• [How to complete this task]: Find every line in the records below that contains "watch", and copy it.

▼▼▼

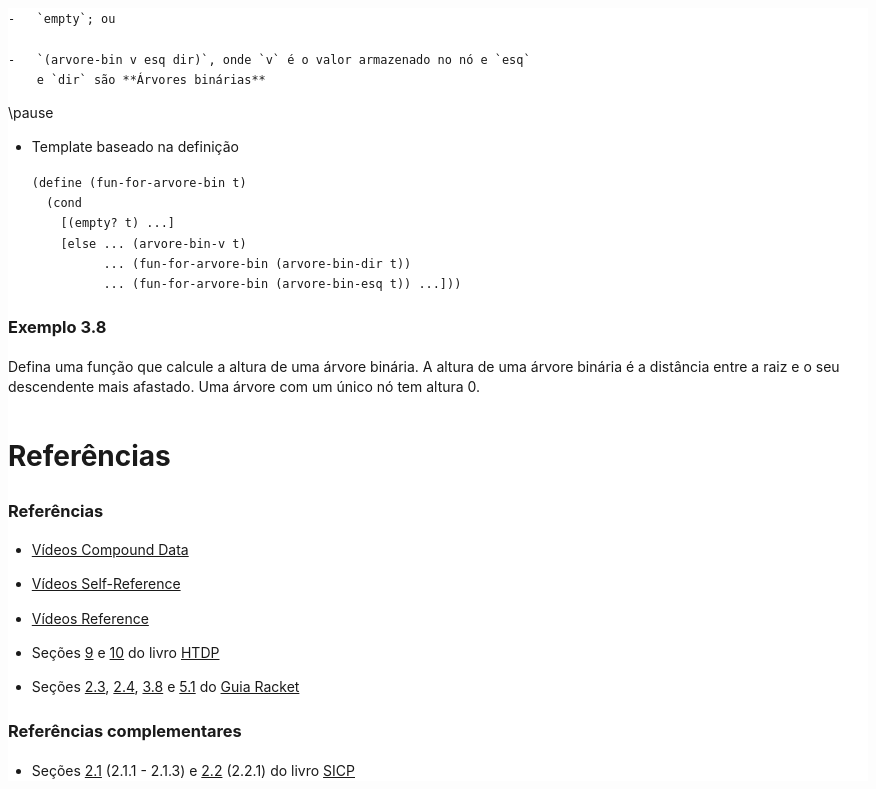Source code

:     -   `empty`; ou

    -   `(arvore-bin v esq dir)`, onde `v` é o valor armazenado no nó e `esq`
        e `dir` são **Árvores binárias**

\pause

-   Template baseado na definição

    ```racket
    (define (fun-for-arvore-bin t)
      (cond
        [(empty? t) ...]
        [else ... (arvore-bin-v t)
              ... (fun-for-arvore-bin (arvore-bin-dir t))
              ... (fun-for-arvore-bin (arvore-bin-esq t)) ...]))
    ```

### Exemplo 3.8

Defina uma função que calcule a altura de uma árvore binária. A altura de uma
árvore binária é a distância entre a raiz e o seu descendente mais afastado.
Uma árvore com um único nó tem altura 0.


# Referências

### Referências

-   [Vídeos Compound Data](https://www.youtube.com/playlist?list=PL6NenTZG6KrpA-ww35EwcaxY-tgh82TAh)

-   [Vídeos Self-Reference](https://www.youtube.com/watch?v=tp44seRHLUQ&list=PL6NenTZG6KrptkOEMyLWDnF0ZjSpVTHAE)

-   [Vídeos Reference](https://www.youtube.com/watch?v=tp44seRHLUQ&list=PL6NenTZG6KrptkOEMyLWDnF0ZjSpVTHAE)

-   Seções
    [9](http://www.htdp.org/2003-09-26/Book/curriculum-Z-H-13.html#node_chap_9) e
    [10](http://www.htdp.org/2003-09-26/Book/curriculum-Z-H-14.html#node_chap_10)
    do livro [HTDP](http://htdp.org)

-   Seções
    [2.3](http://docs.racket-lang.org/guide/Lists__Iteration__and_Recursion.html),
    [2.4](http://docs.racket-lang.org/guide/Pairs__Lists__and_Racket_Syntax.html),
    [3.8](http://docs.racket-lang.org/guide/pairs.html) e
    [5.1](http://docs.racket-lang.org/guide/define-struct.html) do
    [Guia Racket](http://docs.racket-lang.org/guide/)

### Referências complementares

-   Seções
    [2.1](https://mitpress.mit.edu/sicp/full-text/book/book-Z-H-14.html#%_sec_2.1)
    (2.1.1 - 2.1.3) e
    [2.2](https://mitpress.mit.edu/sicp/full-text/book/book-Z-H-15.html#%_sec_2.2)
    (2.2.1) do livro [SICP](https://mitpress.mit.edu/sicp/)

▲▲▲

• [The answer]:
-   [Vídeos Self-Reference](https://www.youtube.com/watch?v=tp44seRHLUQ&list=PL6NenTZG6KrptkOEMyLWDnF0ZjSpVTHAE)
-   [Vídeos Reference](https://www.youtube.com/watch?v=tp44seRHLUQ&list=PL6NenTZG6KrptkOEMyLWDnF0ZjSpVTHAE)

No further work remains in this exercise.